To use the profiling commands, you first need to enable profiling for the specific command queue. The line

command_queue=clCreateCommandQueue(context,device_id,0,&err);

Should be changed to

command_queue=clCreateCommandQueue(context,device_id,CL_QUEUE_PROFILING_ENABLE,&err);

That enables profiling.

thanks a lot …
this forum rocks :slight_smile:
but one more question when use clgeteventprofileinfo it calculate which time
means time of

(data transfer from cpu to gpu + gpu processing time + transfer back the results from gpu to cpu)
or only (gpu processing time)

thanks

CL_PROFILING_COMMAND_START cl_ulong
A 64-bit value that describes the
current device time counter in
nanoseconds when the command
identified by event starts execution on
the device.
CL_PROFILING_COMMAND_END cl_ulong
A 64-bit value that describes the
current device time counter in
nanoseconds when the command
identified by event has finished
execution on the device.

Its the beginning and end of your profiled Event. So if you profile the kernel execution, it will be the kernel time, is you profile the writeBuffer, it will be your cpu-gpu transport time

please reply forum…
thanks

clint3112 is right, you are just recording the time taken by the GPU to execute the kernel. If you want the time taken to transfer data, you need to time the clEnqueuWriteBuffer command using CPU timers since you have chosen a synchronous transfer. Use events to profile data transfer when using asynchronous transfers.

ok but when we use cpu with dual core ,then wt it will calculate because there is no transfer in cpu with pci to other device , so wt it will show in case of CPU.because
transfer is done only in gpu then how we compare cpu with gpu .

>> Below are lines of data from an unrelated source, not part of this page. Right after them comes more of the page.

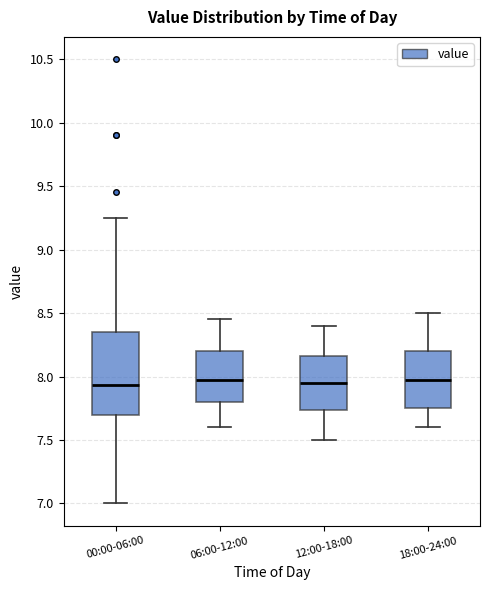

Which box is the tallest, from its lower edge to its upper edge?

00:00-06:00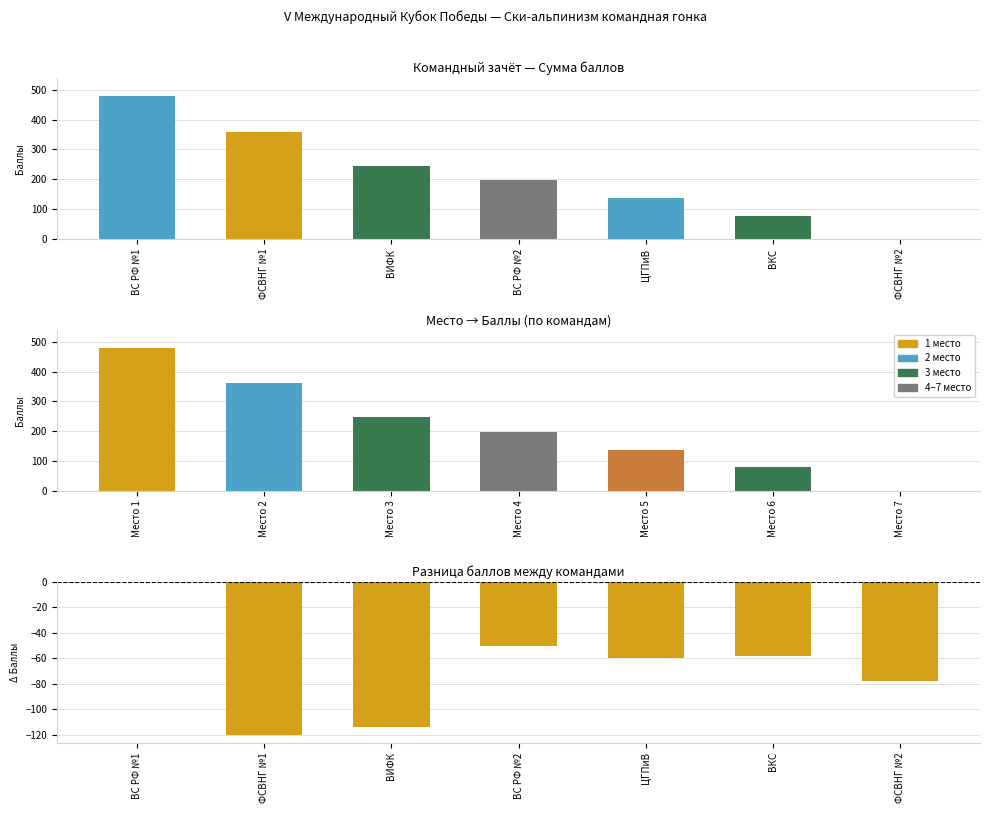

Are the bars grouped side by side (vs. stacked)?

Yes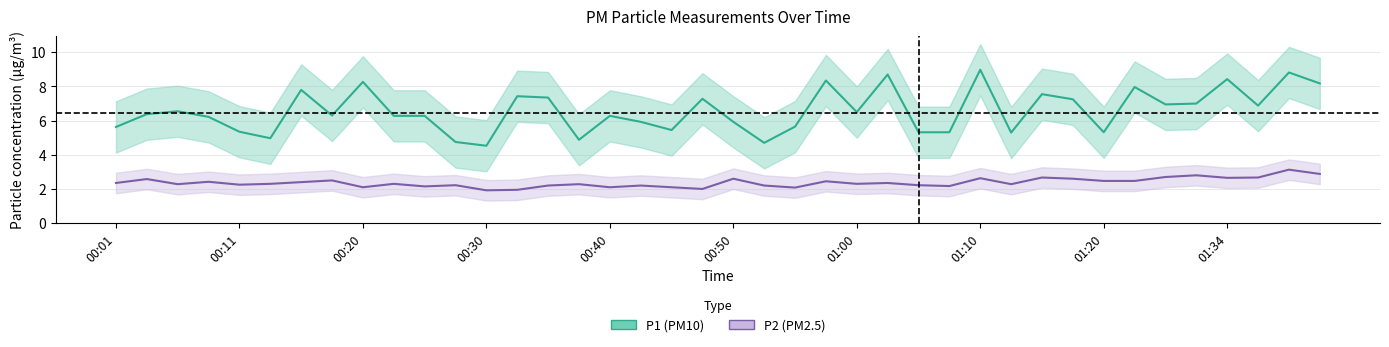

Which series has the largest range (max minus min)?

P1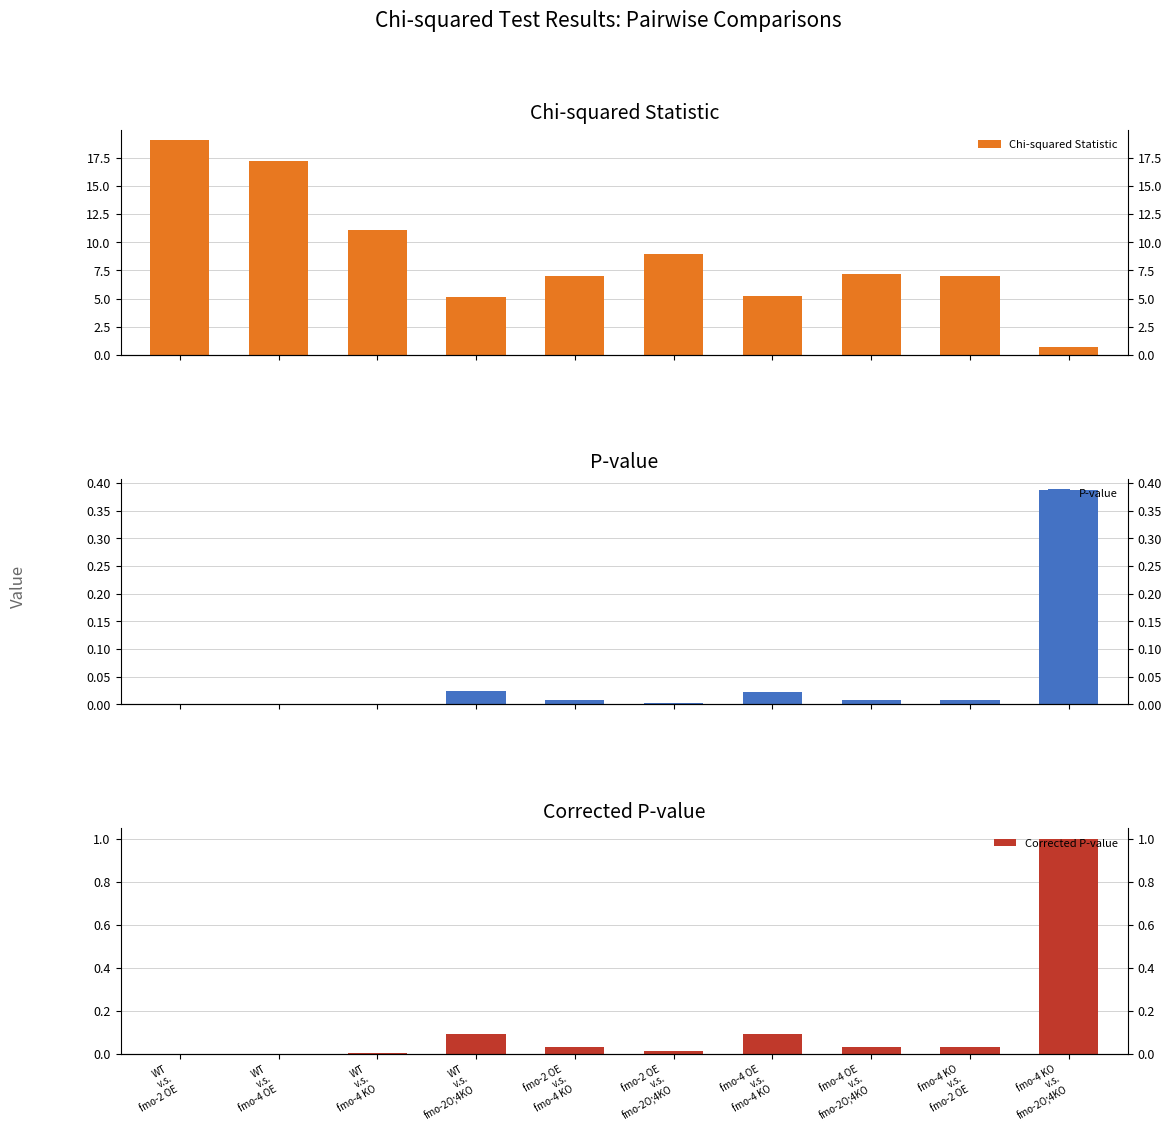

Which series has the largest range (max minus min)?

Chi-squared Statistic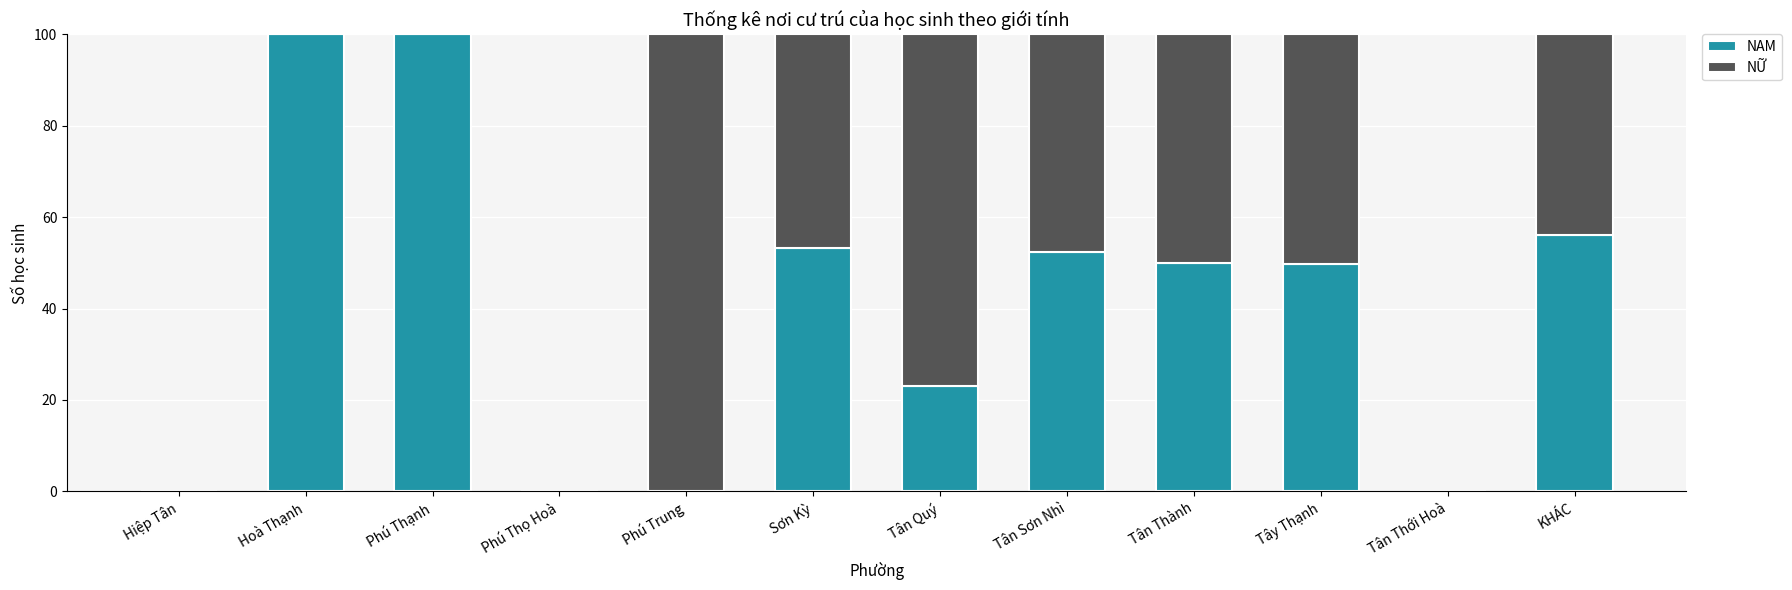

What is the highest value of the NAM series?

100.0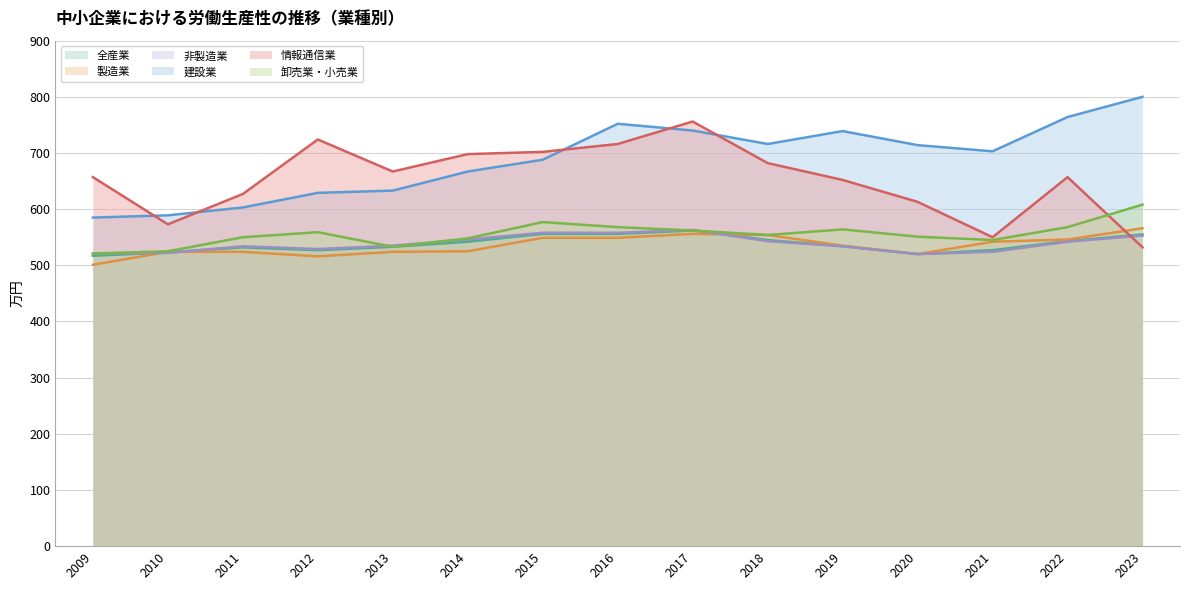

Reading left to right, list all the values displayed in this chart.

全産業: 517	523	532	527	533	542	556	556	562	545	534	520	527	543	555
製造業: 501	524	524	516	524	525	549	549	556	554	535	520	542	546	566
非製造業: 521	522	534	529	535	546	558	558	563	543	534	520	524	542	553
建設業: 585	589	603	629	633	667	688	752	740	716	739	714	703	764	800
情報通信業: 657	573	627	724	667	698	702	716	756	682	652	613	550	657	532
卸売業・小売業: 521	525	550	559	533	548	577	568	562	554	564	551	545	568	608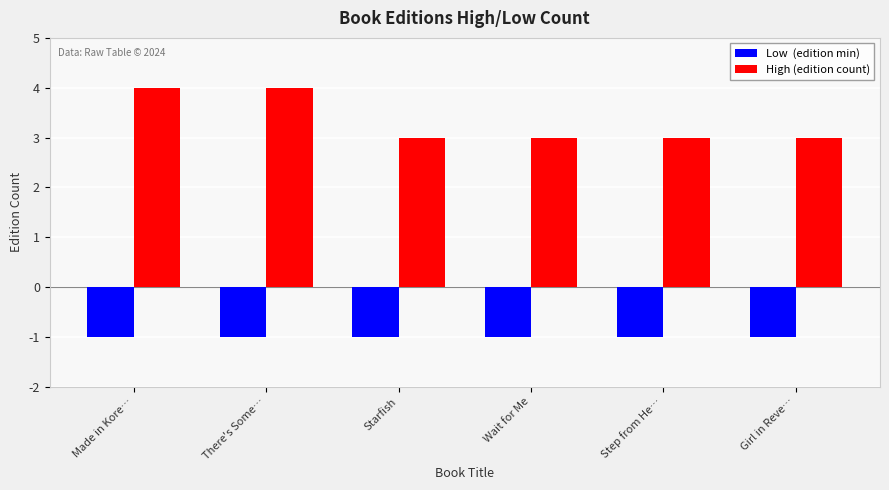

What is the difference between the highest and lowest values at Made in Kore…?

5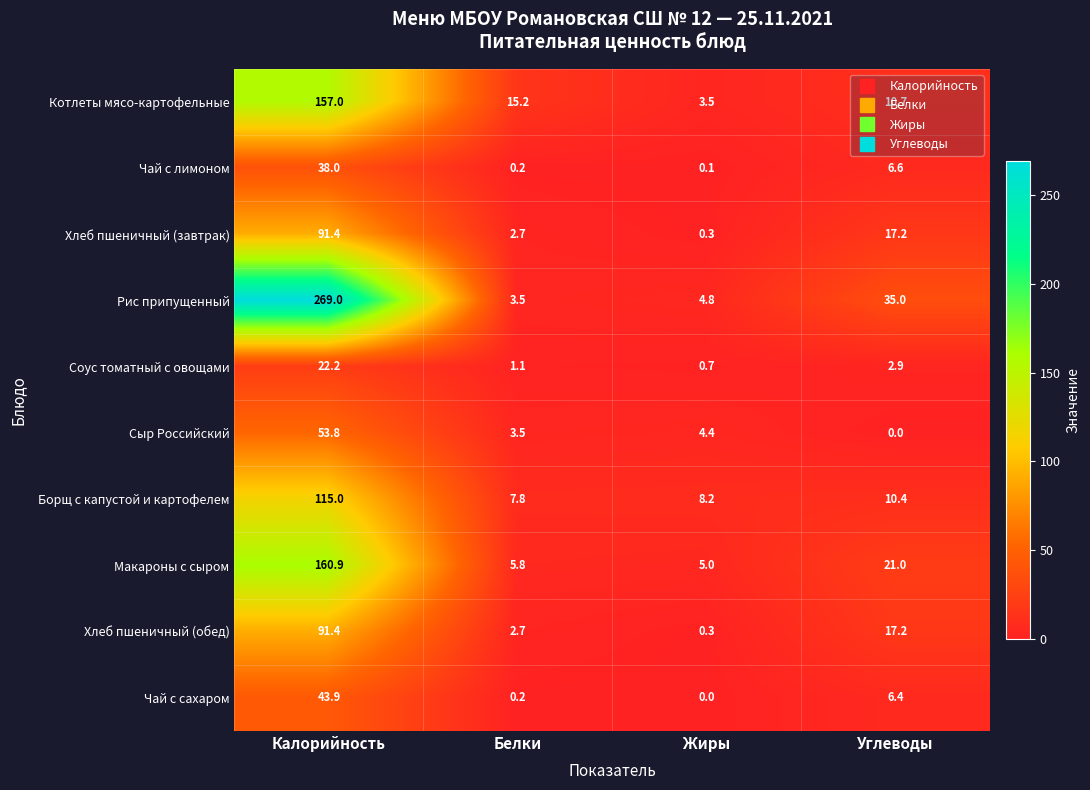

What is the total value across all series at Калорийность?

1042.6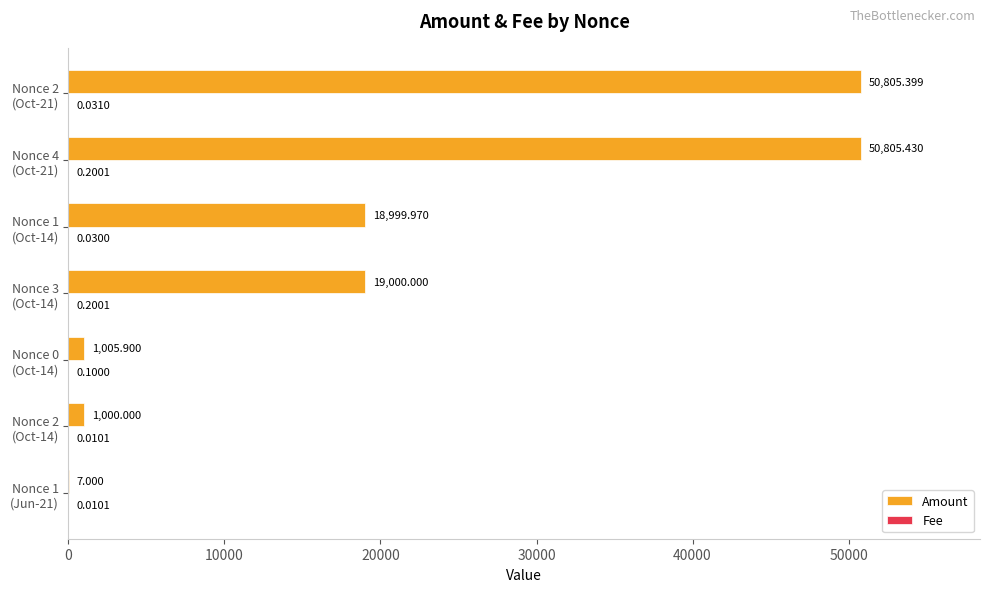

Which series has the largest total across all categories?

Amount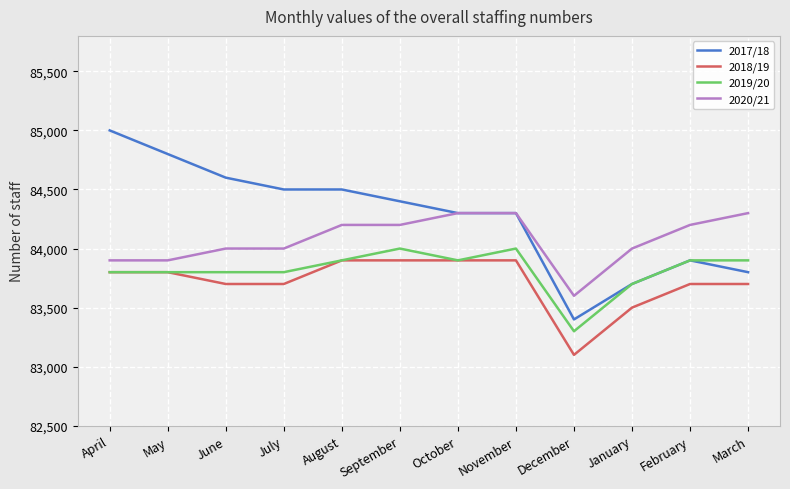

Reading left to right, extract all data points from this chart.

2017/18: April=85000	May=84800	June=84600	July=84500	August=84500	September=84400	October=84300	November=84300	December=83400	January=83700	February=83900	March=83800
2018/19: April=83800	May=83800	June=83700	July=83700	August=83900	September=83900	October=83900	November=83900	December=83100	January=83500	February=83700	March=83700
2019/20: April=83800	May=83800	June=83800	July=83800	August=83900	September=84000	October=83900	November=84000	December=83300	January=83700	February=83900	March=83900
2020/21: April=83900	May=83900	June=84000	July=84000	August=84200	September=84200	October=84300	November=84300	December=83600	January=84000	February=84200	March=84300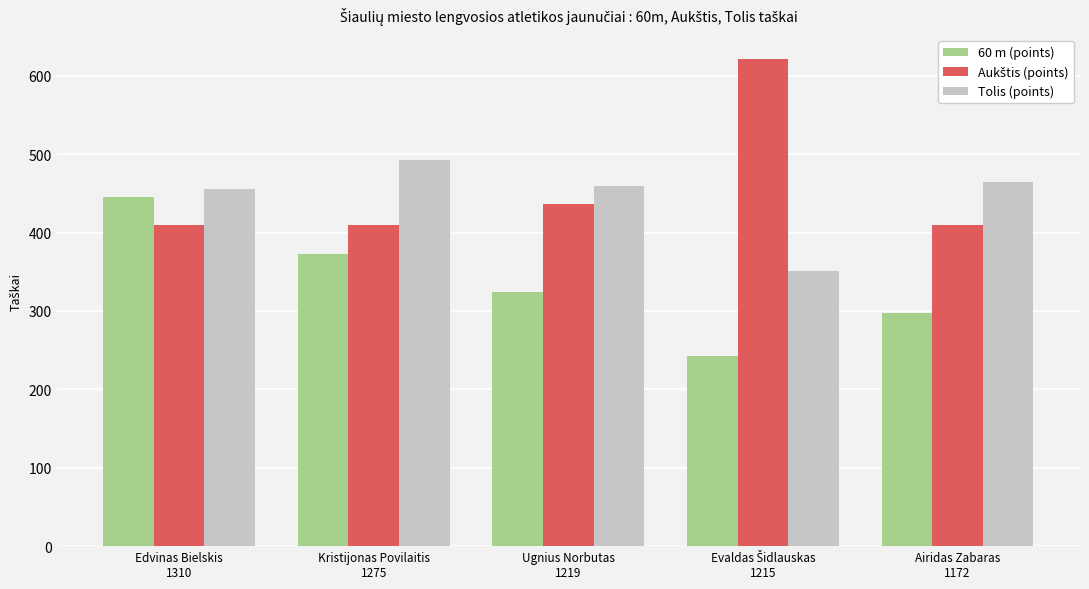

The value of 60 m (points) at Edvinas Bielskis
1310 is 149. True or false?

False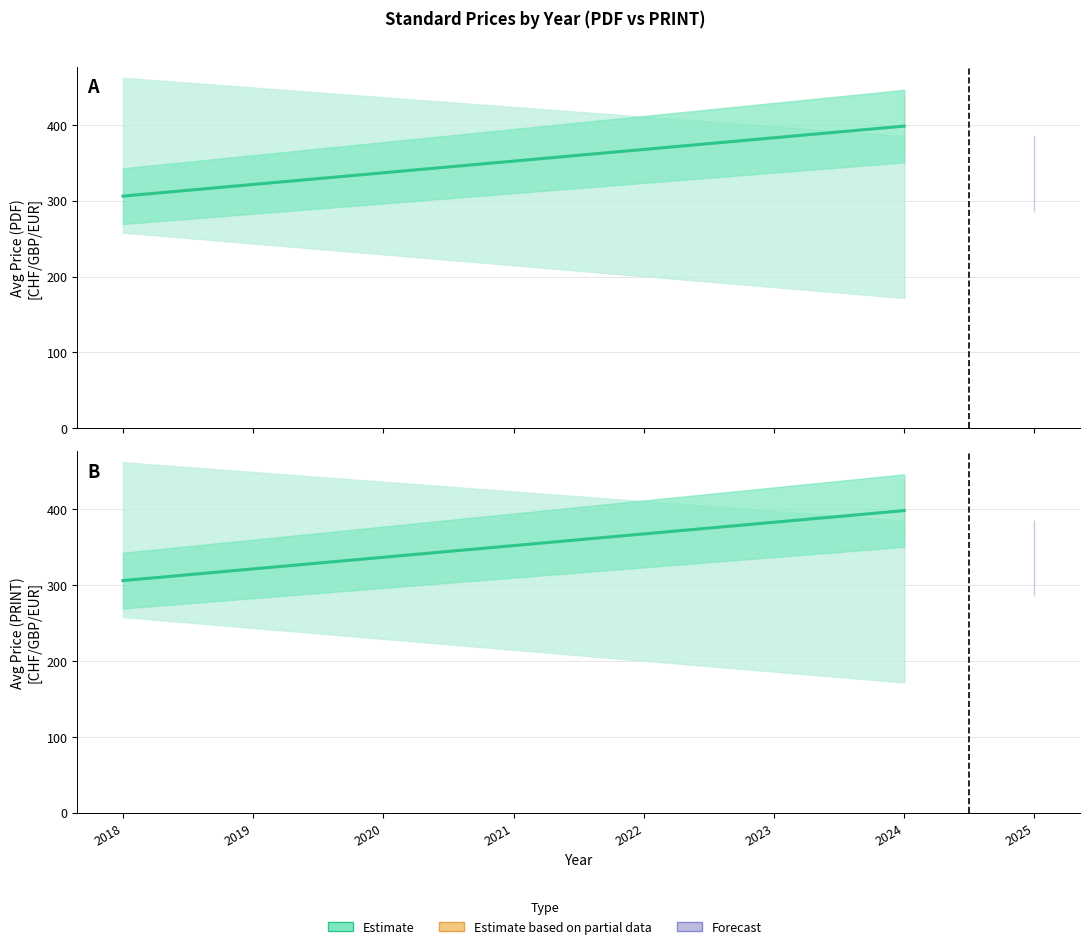

Between 2024 and 2023, which is larger?

2024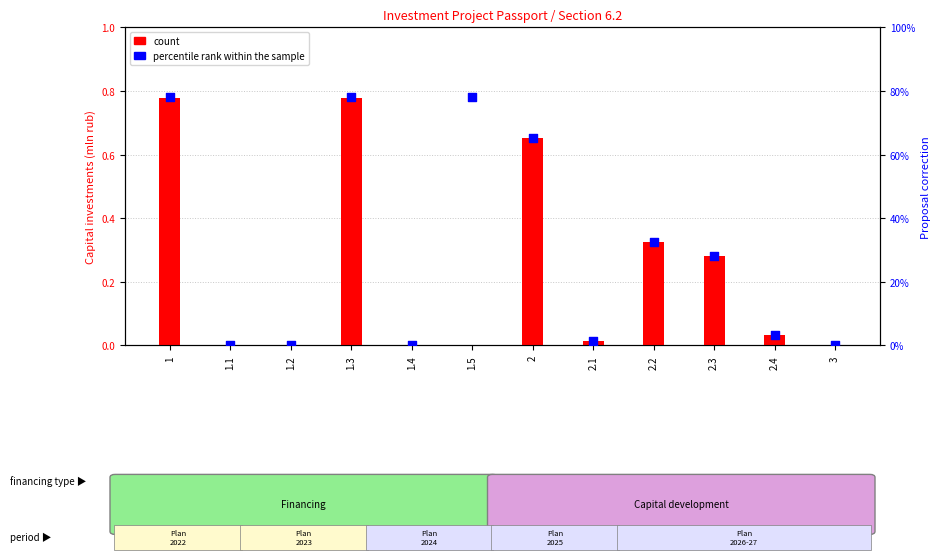

Which series reaches the maximum Y coordinate?

percentile rank within the sample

“with your experience wt people use to compare between cpu and gpu , do they consider this transfer time for comparing cpu and gpu.kindly give suggestion”

thanks

On CPUs, I’d expect that profiling the data transfers will give you very small times. For comparing CPUs and GPUs, I think you should record the time taken to transfer data and the kernel execution time. You only need to consider the OpenCL kernel compile time in certain cases. Perhaps report the times separately i.e. time spent compiling, time spent transferring data, time spent executing the kernel. Then your reader can decide what is important???

ok thanks for reply
pls let me correct if i am wrong

  1. data transfer done from cpu to gpu can be done by clEnqueueReadBuffer() ?
    2)data transfer done from gpu to cpu can be done by clEnqueueWriteBuffer()?

if it is correct clEnqueueReadBuffer() and clEnqueueWriteBuffer() how i can calculate time separately or for i have to consider the time for creating the buffer object also which done by clCreateBuffer for input and output…
pls support
thanks

Hi,

Write buffer will write to your openCL device, read buffer will read from your device.
Just create a cl_event pEvent, pass it to the write/read call and after it finished you get the timing with

clGetEventProfilingInfo(pEvent, CL_PROFILING_COMMAND_END,   sizeof(cl_ulong), &ullEnd,   nullptr);

i am talking abt the data transfer from which command it will happen
pls reply forum …
thanks